El religioso se creía estar en ese círculo de los puros, de esos autopurificados que despreciaban a los otros. Un religioso que rompía con uno de los polos necesarios para la relación con Dios: el amar al prójimo, al otro, sin importar la situación de éste. Un religioso que, en su ficticia pureza, despreciaba incluso a su compañero de oración. Por eso no es de extrañar que Jesús gritara contra esos religiosos de su época que, autojustificándose a sí mismos, se lanzaban al desprecio del prójimo.
¿Existe este peligro para los religiosos de hoy, para ti y para mí? ¿Podemos estar orando a la vez que despreciamos a nuestro compañero de oración porque es más pobre, inmigrante, de otra raza o etnia, porque lo consideramos más pecador y menos cumplidor que nosotros?
Cuidado con la religiosidad que se apoya en una simple ética de cumplimientos de los rituales religiosos. Cuando esa fidelidad en los cumplimientos del ritual nos hace prepotentes y nos lleva a pensar que somos mejores por nuestros esfuerzos en la práctica de los ritos, podemos caer en el error de henchirnos de una prepotencia que nos lleva a dos horrores: separarnos de Dios y despreciar al prójimo.

__Datos recopilados__
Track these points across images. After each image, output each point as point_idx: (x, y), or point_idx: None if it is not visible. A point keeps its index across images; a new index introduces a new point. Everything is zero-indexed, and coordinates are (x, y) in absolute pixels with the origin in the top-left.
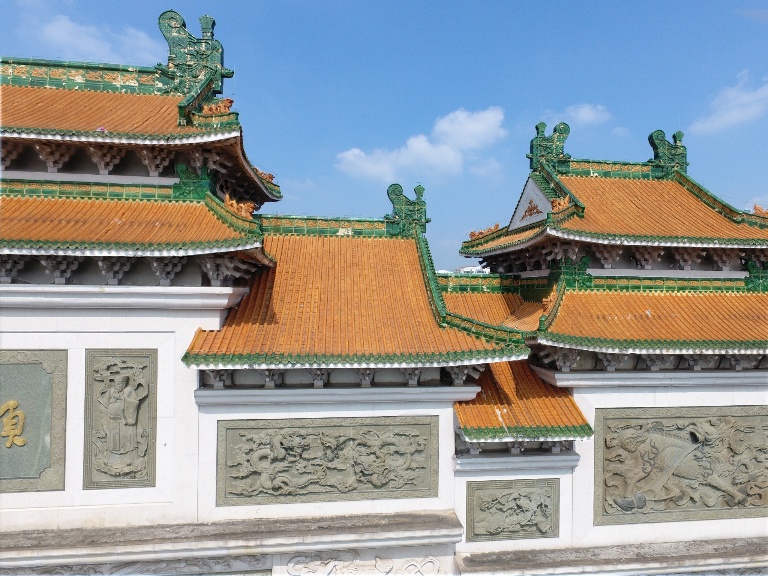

__Ejercicio breve A__
Indica si cada afirmación concuerda con el fragmento y justifica cada respuesta con las palabras exactas del fragmento que lo deciden: (i) El religioso despreciaba incluso a quien oraba junto a él. (ii) La prepotencia nacida de cumplir los ritos conduce a un único horror. (iii) Jesús gritó contra los religiosos de su época que se autojustificaban.
__Ejercicio breve B__
Reproduce literalmente la parte del fragmento comprendida entre «Cuidado con la» y «despreciar al prójimo.», ambas incluidas.

__Respuesta escrita A__
(i) Sí: «despreciaba incluso a su compañero de oración».
(ii) No: «nos lleva a dos horrores: separarnos de Dios y despreciar al prójimo».
(iii) Sí: «Jesús gritara contra esos religiosos de su época que, autojustificándose a sí mismos, se lanzaban al desprecio del prójimo».

__Respuesta escrita B__
Cuidado con la religiosidad que se apoya en una simple ética de cumplimientos de los rituales religiosos. Cuando esa fidelidad en los cumplimientos del ritual nos hace prepotentes y nos lleva a pensar que somos mejores por nuestros esfuerzos en la práctica de los ritos, podemos caer en el error de henchirnos de una prepotencia que nos lleva a dos horrores: separarnos de Dios y despreciar al prójimo.